Turn the lines below, from the first one through the one containing "Devilbox, Bootstrap, Bitbucket, Jira, Coda, Google", into a numbered list, dropping blank lines and leaving out the pictures.

--- --- ---

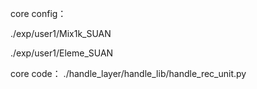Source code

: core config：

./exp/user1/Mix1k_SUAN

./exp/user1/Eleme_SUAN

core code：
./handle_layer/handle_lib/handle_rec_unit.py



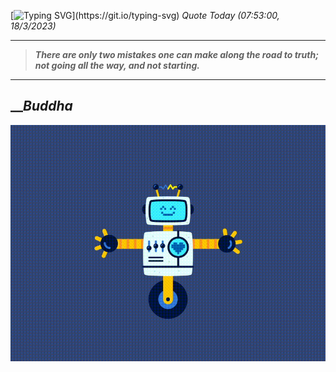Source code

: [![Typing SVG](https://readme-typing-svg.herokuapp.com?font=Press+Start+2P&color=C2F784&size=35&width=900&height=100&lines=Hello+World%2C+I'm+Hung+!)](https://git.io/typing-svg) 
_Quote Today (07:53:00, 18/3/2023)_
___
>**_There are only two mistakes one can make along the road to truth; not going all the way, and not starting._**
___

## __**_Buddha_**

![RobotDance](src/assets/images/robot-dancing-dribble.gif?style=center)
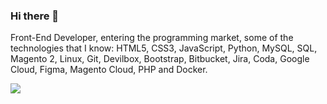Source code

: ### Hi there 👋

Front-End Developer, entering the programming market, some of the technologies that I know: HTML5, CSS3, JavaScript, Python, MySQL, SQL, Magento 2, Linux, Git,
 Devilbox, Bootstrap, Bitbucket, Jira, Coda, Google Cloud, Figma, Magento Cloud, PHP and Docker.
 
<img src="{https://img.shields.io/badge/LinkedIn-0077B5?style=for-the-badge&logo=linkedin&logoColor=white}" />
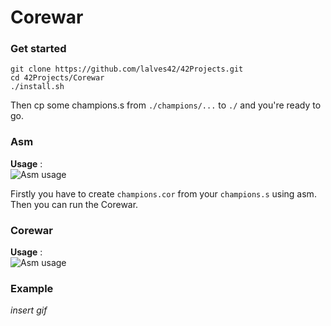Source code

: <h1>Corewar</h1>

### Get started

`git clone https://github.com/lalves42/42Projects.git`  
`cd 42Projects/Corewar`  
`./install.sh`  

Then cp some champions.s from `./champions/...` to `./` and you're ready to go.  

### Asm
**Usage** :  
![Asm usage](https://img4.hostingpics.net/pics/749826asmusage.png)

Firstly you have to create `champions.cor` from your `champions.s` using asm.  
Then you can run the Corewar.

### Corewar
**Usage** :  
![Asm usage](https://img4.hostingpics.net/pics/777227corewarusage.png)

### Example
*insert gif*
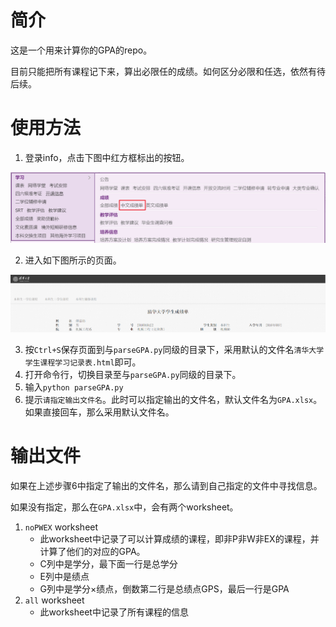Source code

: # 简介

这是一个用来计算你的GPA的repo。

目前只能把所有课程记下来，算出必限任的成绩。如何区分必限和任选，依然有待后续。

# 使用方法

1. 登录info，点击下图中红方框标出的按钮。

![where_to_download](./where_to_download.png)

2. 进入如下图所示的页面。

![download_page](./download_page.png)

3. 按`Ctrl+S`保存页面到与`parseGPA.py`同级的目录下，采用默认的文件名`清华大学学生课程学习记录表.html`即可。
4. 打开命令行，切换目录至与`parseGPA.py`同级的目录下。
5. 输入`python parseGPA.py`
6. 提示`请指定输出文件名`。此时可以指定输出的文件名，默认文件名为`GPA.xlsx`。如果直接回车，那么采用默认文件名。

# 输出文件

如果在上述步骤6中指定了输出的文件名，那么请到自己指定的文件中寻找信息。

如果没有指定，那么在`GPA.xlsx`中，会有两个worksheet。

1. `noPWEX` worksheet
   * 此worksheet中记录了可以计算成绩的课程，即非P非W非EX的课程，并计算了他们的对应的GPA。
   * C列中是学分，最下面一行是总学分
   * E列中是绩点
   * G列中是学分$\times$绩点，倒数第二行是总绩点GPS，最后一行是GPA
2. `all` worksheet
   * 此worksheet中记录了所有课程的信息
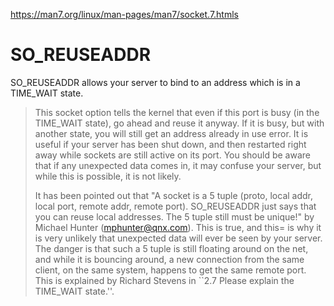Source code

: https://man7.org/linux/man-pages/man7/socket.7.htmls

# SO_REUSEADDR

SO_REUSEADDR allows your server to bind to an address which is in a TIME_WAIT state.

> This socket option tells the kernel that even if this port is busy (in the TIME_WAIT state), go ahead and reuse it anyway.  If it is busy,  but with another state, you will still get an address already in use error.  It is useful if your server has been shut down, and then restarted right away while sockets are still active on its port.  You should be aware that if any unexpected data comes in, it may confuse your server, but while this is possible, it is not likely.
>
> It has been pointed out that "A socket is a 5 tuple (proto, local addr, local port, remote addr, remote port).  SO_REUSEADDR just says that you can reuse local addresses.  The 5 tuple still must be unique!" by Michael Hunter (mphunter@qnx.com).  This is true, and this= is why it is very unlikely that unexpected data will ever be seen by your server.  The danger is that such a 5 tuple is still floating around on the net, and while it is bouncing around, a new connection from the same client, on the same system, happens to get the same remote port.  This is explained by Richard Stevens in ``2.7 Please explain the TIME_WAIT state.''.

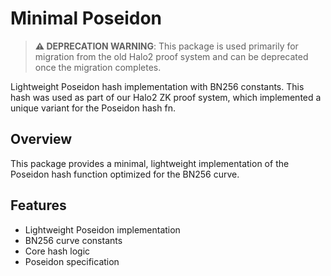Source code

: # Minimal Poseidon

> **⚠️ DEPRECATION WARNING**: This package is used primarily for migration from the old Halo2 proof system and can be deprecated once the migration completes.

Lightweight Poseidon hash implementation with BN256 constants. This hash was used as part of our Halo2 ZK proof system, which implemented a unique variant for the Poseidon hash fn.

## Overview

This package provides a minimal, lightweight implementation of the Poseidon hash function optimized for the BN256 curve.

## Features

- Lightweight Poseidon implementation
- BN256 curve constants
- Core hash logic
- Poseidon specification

--- --- ---

Final answer:
1. Source code
2. : core config：
3. ./exp/user1/Mix1k_SUAN
4. ./exp/user1/Eleme_SUAN
5. core code：
6. ./handle_layer/handle_lib/handle_rec_unit.py
7. Source code
8. : [![Typing SVG](https://readme-typing-svg.herokuapp.com?font=Press+Start+2P&color=C2F784&size=35&width=900&height=100&lines=Hello+World%2C+I'm+Hung+!)](https://git.io/typing-svg) 
9. _Quote Today (07:53:00, 18/3/2023)_
10. ___
11. >**_There are only two mistakes one can make along the road to truth; not going all the way, and not starting._**
12. ___
13. ## __**_Buddha_**
14. ![RobotDance](src/assets/images/robot-dancing-dribble.gif?style=center)
15. Source code
16. : ### Hi there 👋
17. Front-End Developer, entering the programming market, some of the technologies that I know: HTML5, CSS3, JavaScript, Python, MySQL, SQL, Magento 2, Linux, Git,
18.  Devilbox, Bootstrap, Bitbucket, Jira, Coda, Google Cloud, Figma, Magento Cloud, PHP and Docker.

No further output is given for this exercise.